Até aqui, Appugliese só conseguia comprar carros usados. Sempre que podia, a cada cinco anos, em média, trocava o automóvel por outro menos velho. Assim foi até chegar no Corsa 98, sua despedida do mercado dos automóveis que pertenceram a outros. Desta vez, porém, três coisas o levaram para o balcão dos zero quilômetro: a melhora de salário, a oportunidade de financiar o veículo em 60 prestações e o atrativo do incentivo fiscal. Como faz a média dos brasileiros, lembra, acabou deixando para a última hora, na esperança até de que o governo prorrogasse o incentivo uma vez mais.
O custo com o financiamento do carro vai subir bem. Appugliese sai de uma prestação em torno de R$ 250, relativa ao antigo carro, para uma de R$ 780. Foi com as perspectivas com o novo emprego, porém, que ele criou coragem para mudar. Com a maior parte da clientela em cidades do interior, o advogado concluiu que precisava de um carro melhor para enfrentar a estrada. Fez as contas do custo de manutenção do seu último veículo - ele chegou a gastar até R$ 400 por mês com oficina - e espera ficar três anos longe do mecânica. Esse é o tempo de garantia num modelo zero quilômetro. Além disso, entusiasma-se, agora também será possível abastecer o tanque com álcool. "E agora estou assumindo a dívida de um carro que não foi de mais ninguém", diz.
Fechado o negócio, o advogado ficou com o Gol de R$ 33,5 mil dando suas economias de R$ 5 mil como entrada. Ele está contente. O preço desse modelo vai ficar próximo de R$ 36 mil com o fim do desconto no IPI. Falta agora vender o Corsa 98 para aliviar as prestações.
Ayrton Santos, consultor de varejo automotivo da agência MSantos, especialista no setor automotivo, costuma aproveitar os feirões de carros para analisar o comportamento do consumidor. Já faz três anos que ele faz pesquisa. Mas, desta vez, o resultado chamou a sua atenção. A quantidade de pessoas comprando carro novo pela primeira vez passou da metade. A amostra indicou 53,7% (este mês) ante 43% da pesquisa que ele mesmo fez em novembro de 2007. Outro dado: 68% dos entrevistados declararam renda entre R$ 1,5 mil e R$ 3 mil. "O esforço conjunto de marketing das montadoras, bancos e concessionárias, somado ao final do benefício do desconto do IPI e à facilidade do crédito fácil e farto, têm alavancado esse aquecimento", diz Santos.
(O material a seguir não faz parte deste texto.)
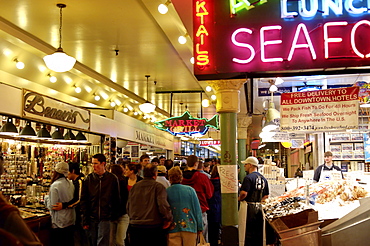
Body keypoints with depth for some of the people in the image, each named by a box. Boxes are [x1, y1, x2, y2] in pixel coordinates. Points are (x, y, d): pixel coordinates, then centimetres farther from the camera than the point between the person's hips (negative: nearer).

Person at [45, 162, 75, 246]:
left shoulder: (55, 185, -16)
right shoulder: (70, 184, 5)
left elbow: (52, 206, -15)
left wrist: (47, 198, 1)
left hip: (59, 223, -7)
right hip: (71, 221, 7)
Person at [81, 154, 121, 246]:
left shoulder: (112, 179, -1)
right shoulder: (88, 179, 2)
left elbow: (116, 200, 4)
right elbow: (83, 201, 3)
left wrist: (114, 216, 0)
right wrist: (85, 221, -2)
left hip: (105, 218, -2)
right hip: (92, 218, 2)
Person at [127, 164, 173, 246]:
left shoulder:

Ele lembra a entrada de brasileiros, inseridos na nova classe média. "Por isso, nunca se anunciou tanto e nunca se vendeu tanto", diz.
A indústria automobilística encerrará março com recorde histórico de vendas. O total de veículos licenciados até o dia 29 - 299,4 mil - indica que o mercado no último mês de IPI reduzido chegará a 330 mil unidades, ultrapassando o recorde anterior 308,1 mil, em setembro de 2009, quando o governo decidiu prorrogar o benefício.